WHAT THE TASK REQUIRES: From the records below, extract all the text exactly and leave the images behind.

AVAILABLE RECORDS:
==============================

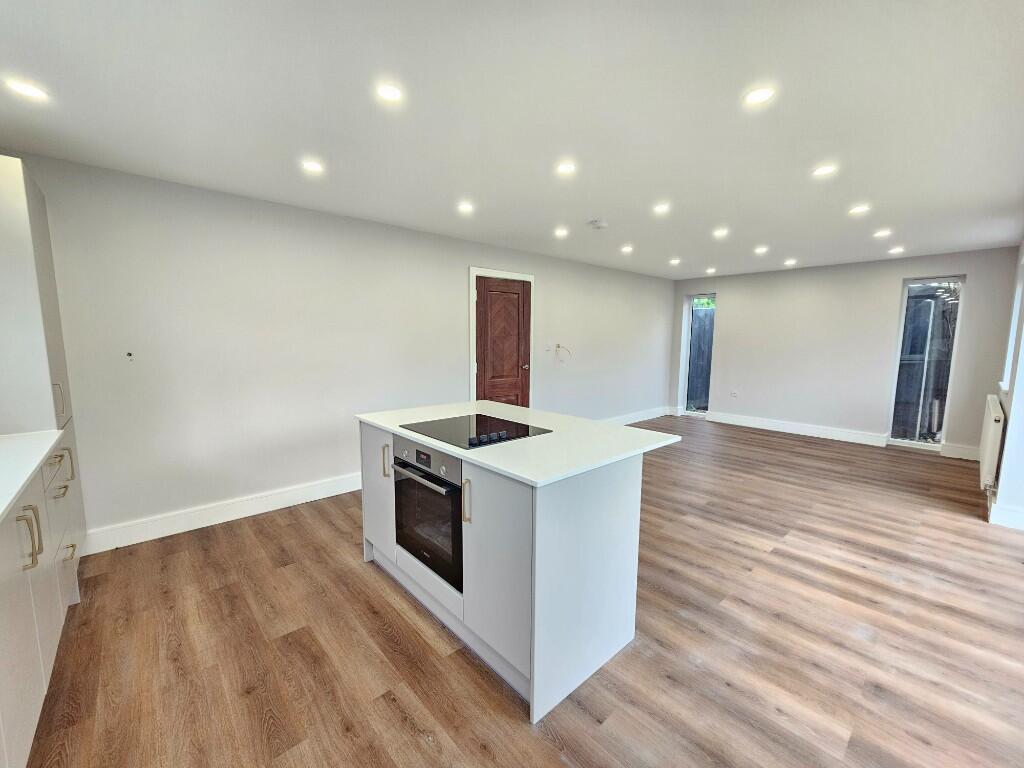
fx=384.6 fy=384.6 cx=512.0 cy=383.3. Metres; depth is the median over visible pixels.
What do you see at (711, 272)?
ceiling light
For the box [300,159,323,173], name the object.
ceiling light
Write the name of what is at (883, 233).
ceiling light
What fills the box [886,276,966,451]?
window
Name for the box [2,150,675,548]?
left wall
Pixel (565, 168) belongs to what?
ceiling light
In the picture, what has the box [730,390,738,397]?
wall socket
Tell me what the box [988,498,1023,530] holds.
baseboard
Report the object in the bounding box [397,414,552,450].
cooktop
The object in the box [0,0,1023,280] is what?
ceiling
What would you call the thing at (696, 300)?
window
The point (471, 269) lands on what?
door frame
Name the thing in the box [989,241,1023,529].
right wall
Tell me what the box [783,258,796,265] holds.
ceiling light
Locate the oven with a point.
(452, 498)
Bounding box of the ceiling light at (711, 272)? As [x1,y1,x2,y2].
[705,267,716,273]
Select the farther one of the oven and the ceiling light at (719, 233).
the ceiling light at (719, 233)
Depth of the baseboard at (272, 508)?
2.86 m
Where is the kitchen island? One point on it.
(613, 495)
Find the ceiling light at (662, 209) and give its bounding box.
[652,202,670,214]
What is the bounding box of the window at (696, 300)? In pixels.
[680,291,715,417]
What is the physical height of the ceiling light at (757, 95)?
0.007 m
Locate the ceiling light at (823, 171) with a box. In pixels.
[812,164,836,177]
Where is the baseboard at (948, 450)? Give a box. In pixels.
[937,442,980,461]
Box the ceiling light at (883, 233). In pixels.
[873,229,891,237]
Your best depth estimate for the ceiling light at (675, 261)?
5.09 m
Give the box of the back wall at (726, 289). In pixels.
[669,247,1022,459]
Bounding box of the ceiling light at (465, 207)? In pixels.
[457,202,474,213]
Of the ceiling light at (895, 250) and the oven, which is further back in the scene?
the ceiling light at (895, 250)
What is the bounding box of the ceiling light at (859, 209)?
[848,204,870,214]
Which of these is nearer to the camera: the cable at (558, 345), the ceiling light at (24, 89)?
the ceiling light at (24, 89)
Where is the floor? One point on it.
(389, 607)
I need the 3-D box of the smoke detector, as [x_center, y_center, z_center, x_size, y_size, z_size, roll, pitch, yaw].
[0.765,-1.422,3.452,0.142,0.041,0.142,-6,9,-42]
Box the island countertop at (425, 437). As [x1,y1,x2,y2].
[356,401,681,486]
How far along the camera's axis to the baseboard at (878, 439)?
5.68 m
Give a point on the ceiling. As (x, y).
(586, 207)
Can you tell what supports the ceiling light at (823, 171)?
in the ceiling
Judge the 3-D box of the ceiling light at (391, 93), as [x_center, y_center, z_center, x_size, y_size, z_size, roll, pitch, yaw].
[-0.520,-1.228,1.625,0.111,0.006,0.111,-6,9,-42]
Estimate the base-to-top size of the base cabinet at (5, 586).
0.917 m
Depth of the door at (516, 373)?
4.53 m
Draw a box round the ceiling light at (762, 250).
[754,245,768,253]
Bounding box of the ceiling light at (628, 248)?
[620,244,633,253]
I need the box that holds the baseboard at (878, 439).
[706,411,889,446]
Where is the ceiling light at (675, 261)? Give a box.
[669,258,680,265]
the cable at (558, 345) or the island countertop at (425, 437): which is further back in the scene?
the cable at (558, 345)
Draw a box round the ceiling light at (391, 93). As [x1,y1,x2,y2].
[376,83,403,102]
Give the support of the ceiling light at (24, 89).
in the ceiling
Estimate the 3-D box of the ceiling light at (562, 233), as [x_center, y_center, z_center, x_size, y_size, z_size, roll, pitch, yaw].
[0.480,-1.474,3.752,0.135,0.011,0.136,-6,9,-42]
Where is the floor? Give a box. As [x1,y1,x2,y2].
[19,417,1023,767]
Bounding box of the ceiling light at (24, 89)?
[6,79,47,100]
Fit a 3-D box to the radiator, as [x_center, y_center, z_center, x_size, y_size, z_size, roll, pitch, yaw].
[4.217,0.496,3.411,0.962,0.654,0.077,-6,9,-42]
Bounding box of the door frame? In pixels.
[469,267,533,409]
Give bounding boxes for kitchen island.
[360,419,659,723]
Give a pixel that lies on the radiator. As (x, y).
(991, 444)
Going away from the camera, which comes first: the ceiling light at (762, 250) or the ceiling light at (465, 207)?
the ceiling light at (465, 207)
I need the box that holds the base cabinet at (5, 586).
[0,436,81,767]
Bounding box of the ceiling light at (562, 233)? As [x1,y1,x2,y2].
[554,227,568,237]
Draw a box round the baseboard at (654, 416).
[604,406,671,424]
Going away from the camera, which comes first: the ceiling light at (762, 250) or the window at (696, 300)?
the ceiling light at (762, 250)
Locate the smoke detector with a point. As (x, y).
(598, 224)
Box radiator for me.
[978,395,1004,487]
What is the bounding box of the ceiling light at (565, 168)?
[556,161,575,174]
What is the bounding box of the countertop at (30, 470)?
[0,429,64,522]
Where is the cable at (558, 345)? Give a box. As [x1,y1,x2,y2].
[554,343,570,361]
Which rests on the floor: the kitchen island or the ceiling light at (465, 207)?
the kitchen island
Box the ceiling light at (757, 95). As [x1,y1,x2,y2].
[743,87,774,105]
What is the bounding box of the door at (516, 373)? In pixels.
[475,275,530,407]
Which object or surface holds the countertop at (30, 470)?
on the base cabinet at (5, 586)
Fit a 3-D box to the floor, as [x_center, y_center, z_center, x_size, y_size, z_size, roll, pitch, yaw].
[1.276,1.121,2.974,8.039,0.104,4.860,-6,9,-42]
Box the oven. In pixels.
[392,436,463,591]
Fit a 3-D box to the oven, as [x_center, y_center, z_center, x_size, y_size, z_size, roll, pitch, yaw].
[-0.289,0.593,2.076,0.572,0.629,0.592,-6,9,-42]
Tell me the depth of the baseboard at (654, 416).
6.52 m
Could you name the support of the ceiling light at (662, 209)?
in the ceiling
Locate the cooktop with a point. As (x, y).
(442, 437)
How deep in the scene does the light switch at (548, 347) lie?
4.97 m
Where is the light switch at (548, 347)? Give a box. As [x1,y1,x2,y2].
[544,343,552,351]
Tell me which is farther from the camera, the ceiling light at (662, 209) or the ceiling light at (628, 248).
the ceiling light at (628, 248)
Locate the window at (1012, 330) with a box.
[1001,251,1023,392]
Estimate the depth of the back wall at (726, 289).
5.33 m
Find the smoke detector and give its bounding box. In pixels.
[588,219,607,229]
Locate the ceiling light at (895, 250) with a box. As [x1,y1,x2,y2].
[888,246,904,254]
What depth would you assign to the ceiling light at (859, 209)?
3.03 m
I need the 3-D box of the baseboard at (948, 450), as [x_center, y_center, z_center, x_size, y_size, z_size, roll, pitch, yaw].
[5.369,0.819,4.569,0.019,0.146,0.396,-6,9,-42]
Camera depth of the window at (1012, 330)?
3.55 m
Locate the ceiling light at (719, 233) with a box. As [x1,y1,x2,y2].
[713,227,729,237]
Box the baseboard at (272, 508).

==============================

EXERCISE OUTPUT:
fx=384.6 fy=384.6 cx=512.0 cy=383.3. Metres; depth is the median over visible pixels.
What do you see at (711, 272)?
ceiling light
For the box [300,159,323,173], name the object.
ceiling light
Write the name of what is at (883, 233).
ceiling light
What fills the box [886,276,966,451]?
window
Name for the box [2,150,675,548]?
left wall
Pixel (565, 168) belongs to what?
ceiling light
In the picture, what has the box [730,390,738,397]?
wall socket
Tell me what the box [988,498,1023,530] holds.
baseboard
Report the object in the bounding box [397,414,552,450].
cooktop
The object in the box [0,0,1023,280] is what?
ceiling
What would you call the thing at (696, 300)?
window
The point (471, 269) lands on what?
door frame
Name the thing in the box [989,241,1023,529].
right wall
Tell me what the box [783,258,796,265] holds.
ceiling light
Locate the oven with a point.
(452, 498)
Bounding box of the ceiling light at (711, 272)? As [x1,y1,x2,y2].
[705,267,716,273]
Select the farther one of the oven and the ceiling light at (719, 233).
the ceiling light at (719, 233)
Depth of the baseboard at (272, 508)?
2.86 m
Where is the kitchen island? One point on it.
(613, 495)
Find the ceiling light at (662, 209) and give its bounding box.
[652,202,670,214]
What is the bounding box of the window at (696, 300)? In pixels.
[680,291,715,417]
What is the physical height of the ceiling light at (757, 95)?
0.007 m
Locate the ceiling light at (823, 171) with a box. In pixels.
[812,164,836,177]
Where is the baseboard at (948, 450)? Give a box. In pixels.
[937,442,980,461]
Box the ceiling light at (883, 233). In pixels.
[873,229,891,237]
Your best depth estimate for the ceiling light at (675, 261)?
5.09 m
Give the box of the back wall at (726, 289). In pixels.
[669,247,1022,459]
Bounding box of the ceiling light at (465, 207)? In pixels.
[457,202,474,213]
Of the ceiling light at (895, 250) and the oven, which is further back in the scene?
the ceiling light at (895, 250)
What is the bounding box of the ceiling light at (859, 209)?
[848,204,870,214]
Which of these is nearer to the camera: the cable at (558, 345), the ceiling light at (24, 89)?
the ceiling light at (24, 89)
Where is the floor? One point on it.
(389, 607)
I need the 3-D box of the smoke detector, as [x_center, y_center, z_center, x_size, y_size, z_size, roll, pitch, yaw].
[0.765,-1.422,3.452,0.142,0.041,0.142,-6,9,-42]
Box the island countertop at (425, 437). As [x1,y1,x2,y2].
[356,401,681,486]
How far along the camera's axis to the baseboard at (878, 439)?
5.68 m
Give a point on the ceiling. As (x, y).
(586, 207)
Can you tell what supports the ceiling light at (823, 171)?
in the ceiling
Judge the 3-D box of the ceiling light at (391, 93), as [x_center, y_center, z_center, x_size, y_size, z_size, roll, pitch, yaw].
[-0.520,-1.228,1.625,0.111,0.006,0.111,-6,9,-42]
Estimate the base-to-top size of the base cabinet at (5, 586).
0.917 m
Depth of the door at (516, 373)?
4.53 m
Draw a box round the ceiling light at (762, 250).
[754,245,768,253]
Bounding box of the ceiling light at (628, 248)?
[620,244,633,253]
I need the box that holds the baseboard at (878, 439).
[706,411,889,446]
Where is the ceiling light at (675, 261)? Give a box.
[669,258,680,265]
the cable at (558, 345) or the island countertop at (425, 437): which is further back in the scene?
the cable at (558, 345)
Draw a box round the ceiling light at (391, 93). As [x1,y1,x2,y2].
[376,83,403,102]
Give the support of the ceiling light at (24, 89).
in the ceiling
Estimate the 3-D box of the ceiling light at (562, 233), as [x_center, y_center, z_center, x_size, y_size, z_size, roll, pitch, yaw].
[0.480,-1.474,3.752,0.135,0.011,0.136,-6,9,-42]
Where is the floor? Give a box. As [x1,y1,x2,y2].
[19,417,1023,767]
Bounding box of the ceiling light at (24, 89)?
[6,79,47,100]
Fit a 3-D box to the radiator, as [x_center, y_center, z_center, x_size, y_size, z_size, roll, pitch, yaw].
[4.217,0.496,3.411,0.962,0.654,0.077,-6,9,-42]
Bounding box of the door frame? In pixels.
[469,267,533,409]
Give bounding boxes for kitchen island.
[360,419,659,723]
Give a pixel that lies on the radiator. As (x, y).
(991, 444)
Going away from the camera, which comes first: the ceiling light at (762, 250) or the ceiling light at (465, 207)?
the ceiling light at (465, 207)
I need the box that holds the base cabinet at (5, 586).
[0,436,81,767]
Bounding box of the ceiling light at (562, 233)? As [x1,y1,x2,y2].
[554,227,568,237]
Draw a box round the baseboard at (654, 416).
[604,406,671,424]
Going away from the camera, which comes first: the ceiling light at (762, 250) or the window at (696, 300)?
the ceiling light at (762, 250)
Locate the smoke detector with a point. As (x, y).
(598, 224)
Box radiator for me.
[978,395,1004,487]
What is the bounding box of the ceiling light at (565, 168)?
[556,161,575,174]
What is the bounding box of the countertop at (30, 470)?
[0,429,64,522]
Where is the cable at (558, 345)? Give a box. As [x1,y1,x2,y2].
[554,343,570,361]
Which rests on the floor: the kitchen island or the ceiling light at (465, 207)?
the kitchen island
Box the ceiling light at (757, 95). As [x1,y1,x2,y2].
[743,87,774,105]
What is the bounding box of the door at (516, 373)? In pixels.
[475,275,530,407]
Which object or surface holds the countertop at (30, 470)?
on the base cabinet at (5, 586)
Fit a 3-D box to the floor, as [x_center, y_center, z_center, x_size, y_size, z_size, roll, pitch, yaw].
[1.276,1.121,2.974,8.039,0.104,4.860,-6,9,-42]
Box the oven. In pixels.
[392,436,463,591]
Fit a 3-D box to the oven, as [x_center, y_center, z_center, x_size, y_size, z_size, roll, pitch, yaw].
[-0.289,0.593,2.076,0.572,0.629,0.592,-6,9,-42]
Tell me the depth of the baseboard at (654, 416).
6.52 m
Could you name the support of the ceiling light at (662, 209)?
in the ceiling
Locate the cooktop with a point. As (x, y).
(442, 437)
How deep in the scene does the light switch at (548, 347) lie?
4.97 m
Where is the light switch at (548, 347)? Give a box. As [x1,y1,x2,y2].
[544,343,552,351]
Tell me which is farther from the camera, the ceiling light at (662, 209) or the ceiling light at (628, 248).
the ceiling light at (628, 248)
Locate the window at (1012, 330) with a box.
[1001,251,1023,392]
Estimate the depth of the back wall at (726, 289).
5.33 m
Find the smoke detector and give its bounding box. In pixels.
[588,219,607,229]
Locate the ceiling light at (895, 250) with a box. As [x1,y1,x2,y2].
[888,246,904,254]
What depth would you assign to the ceiling light at (859, 209)?
3.03 m
I need the 3-D box of the baseboard at (948, 450), as [x_center, y_center, z_center, x_size, y_size, z_size, roll, pitch, yaw].
[5.369,0.819,4.569,0.019,0.146,0.396,-6,9,-42]
Camera depth of the window at (1012, 330)?
3.55 m
Locate the ceiling light at (719, 233) with a box. As [x1,y1,x2,y2].
[713,227,729,237]
Box the baseboard at (272, 508).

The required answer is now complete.